25th Secretary of State of Indiana
- In office January 16, 1891 – January 9, 1893
- Governor: Ira Joy Chase
- Preceded by: Charles F. Griffin
- Succeeded by: Myron D. King

Member of the Indiana House of Representatives
- In office 1876–1878

Personal details
- Born: December 14, 1845 Bethel, Kentucky, U.S.
- Died: August 28, 1898 (aged 52) Vermillion County, Indiana, U.S.
- Party: Democratic
- Spouse: Martha Renick Whitcomb
- Children: 2

= Claude Matthews =

American politician

Claude Matthews (December 14, 1845 – August 28, 1898) was an American politician who served as the 23rd governor of the U.S. state of Indiana from 1893 to 1897. A farmer, he was nominated to prevent the loss of voters to the Populist Party. The Panic of 1893 occurred just before he took office, leading to severe economic problems during his term. Republicans took the Indiana General Assembly in the 1894 mid-term election and repudiated many of the Democrats' laws, leading to violence in the assembly. A popular party figure when he left office, he was a nominee to run for president at the 1896 Democratic National Convention, but lost his bid for the nomination to William Jennings Bryan.

==Early life==

===Family and background===
Matthews was born in Bethel, Kentucky, on December 14, 1845, the son of Thomas A. and Eliza Ann Fletcher Matthews. His mother died when he was four months old, and his father sent him to be raised by an aunt in Kentucky. His father remarried in 1858, and he returned to live with them near Danville, Kentucky. He worked on the family's farm and attended Centre College and graduated in 1867. The same year he moved to Clinton, Indiana, where he met Martha Whitcomb, the daughter of former state governor James Whitcomb. The couple married on January 1, 1868, and had three children.

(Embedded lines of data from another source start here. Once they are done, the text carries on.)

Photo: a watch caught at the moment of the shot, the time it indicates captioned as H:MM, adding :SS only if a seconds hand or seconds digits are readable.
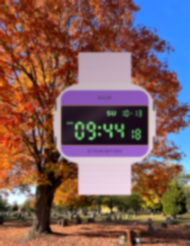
9:44:18
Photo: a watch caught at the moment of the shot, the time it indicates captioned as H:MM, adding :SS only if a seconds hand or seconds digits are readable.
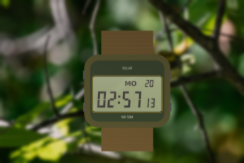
2:57:13
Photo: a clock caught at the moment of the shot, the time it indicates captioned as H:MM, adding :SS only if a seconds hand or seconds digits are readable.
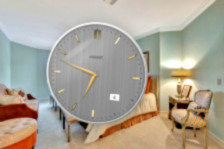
6:48
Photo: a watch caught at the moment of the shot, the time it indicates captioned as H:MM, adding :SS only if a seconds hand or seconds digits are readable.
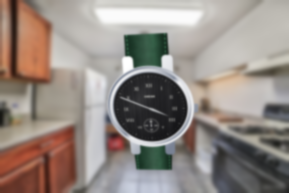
3:49
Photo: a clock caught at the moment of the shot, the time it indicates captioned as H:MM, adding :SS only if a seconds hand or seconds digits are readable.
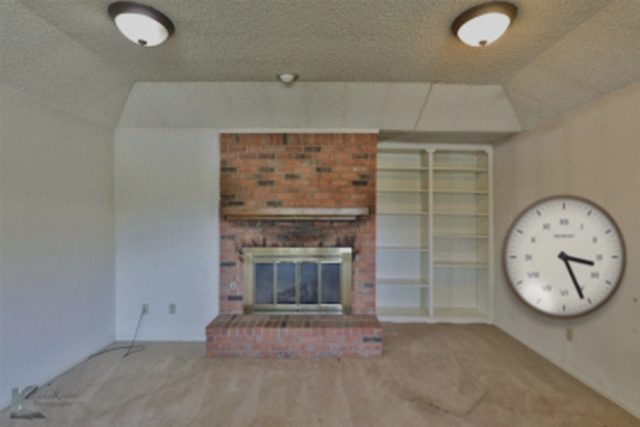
3:26
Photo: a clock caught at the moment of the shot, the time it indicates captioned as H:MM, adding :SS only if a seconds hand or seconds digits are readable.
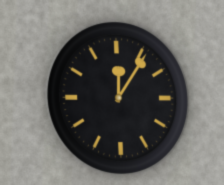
12:06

===Early political career===
Matthews purchased a farm and began to raise livestock and produce grain. He became prominent in the area because of his breeding program and the qualify cattle and horses he produced. In 1872 he was one of the founding members of the National Association of Breeders of Short-Horn Cattle. In 1876 he was elected to a seat in the Indiana House of Representatives and served a single term. In 1882 he ran for the state senate, but was defeated.

In 1890, Democratic party leaders approached Matthews and encouraged him to run for Indiana Secretary of State. He was one of several men the party was grooming as a potential candidate for governor in the upcoming election. Democrats at that time were losing members to the Populist Party, and were seeking farmers to lead the party and help win back farming voters. He campaigned against Republican John B. Stoll and won the election by 20,000 votes. He continued in that office for two years before resigning to run for governor. He used his position to become a well-known advocate of the unlimited coinage of silver.

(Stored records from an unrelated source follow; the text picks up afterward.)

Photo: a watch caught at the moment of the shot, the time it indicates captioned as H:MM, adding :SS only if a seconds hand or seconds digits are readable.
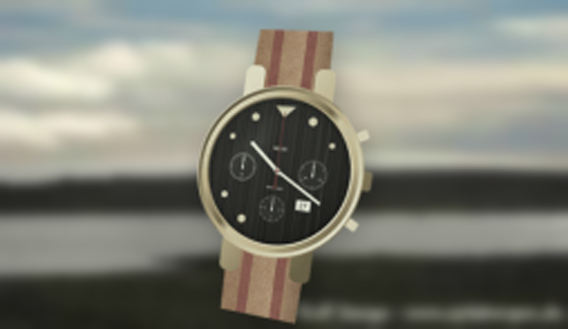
10:20
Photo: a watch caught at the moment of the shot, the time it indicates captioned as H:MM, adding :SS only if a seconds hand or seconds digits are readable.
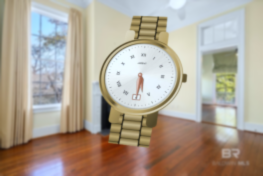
5:30
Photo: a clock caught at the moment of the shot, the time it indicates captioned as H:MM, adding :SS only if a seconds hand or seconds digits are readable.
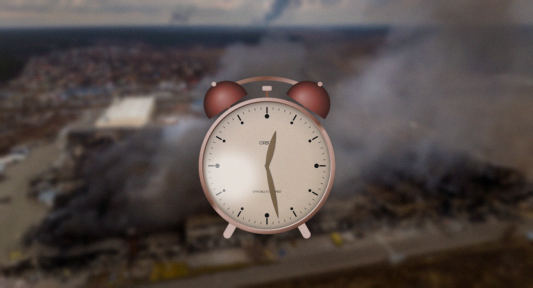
12:28
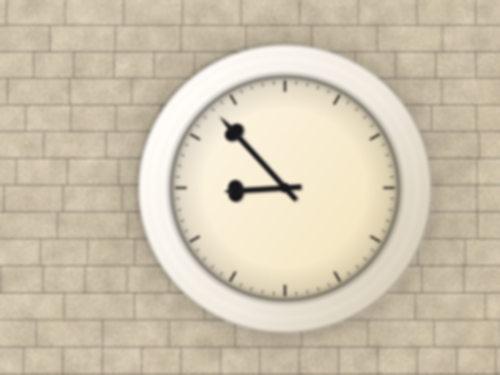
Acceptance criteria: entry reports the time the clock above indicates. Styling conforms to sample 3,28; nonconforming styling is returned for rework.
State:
8,53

== Governorship 1893-1897 ==

===1892 election===
Matthews was nominated to run as the Democratic candidate for governor in 1892 and ran in the fall election against incumbent Republican governor Ira Joy Chase and Populist candidate Leroy Templeton. The campaign focused primarily on depressed farm prices and farmers desires to inflate the currency to alleviate debt problems. Matthews won the election by seven thousand votes. The Populist party failed to make significant gains in the state, and the election marked the party's decline in the state.

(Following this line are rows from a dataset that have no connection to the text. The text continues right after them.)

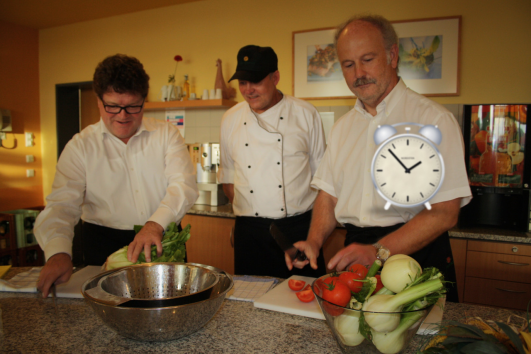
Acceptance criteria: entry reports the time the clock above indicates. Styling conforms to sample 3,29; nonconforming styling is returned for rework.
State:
1,53
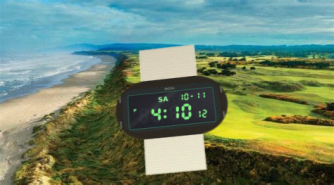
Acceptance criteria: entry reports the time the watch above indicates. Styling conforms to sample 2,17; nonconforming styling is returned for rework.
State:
4,10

Shortly before Matthews took office, the national economy was struck by the Panic of 1893, caused in part by the inflationary acts of the government, which Matthews supported in the campaign. In Indiana, it led to a large rise in unemployment, the bankruptcy of most of the state railroad companies, the collapse of many state banks, business failures, and a collapse in land value. Matthews came into office with projected budget shortfalls and threats of worker strikes across the state.

===Strikes===
Coal miners in southern Indiana made good on their threats and joined in a national strike. The strikers attacked railroad tracks to prevent strikebreakers from sending out shipments. Matthews called out nine companies of militia and sent them to forcibly break up the strikers and protect coal shipments. As the militia arrived to resolve the situation, and second large strike broke out in Hammond, as railroad workers seized control of an important railroad hub in northern Indiana, effectively shutting down a large part of the state's exporting via Lake Michigan. Matthews called up additional militia and dispatched them to break up the second strike.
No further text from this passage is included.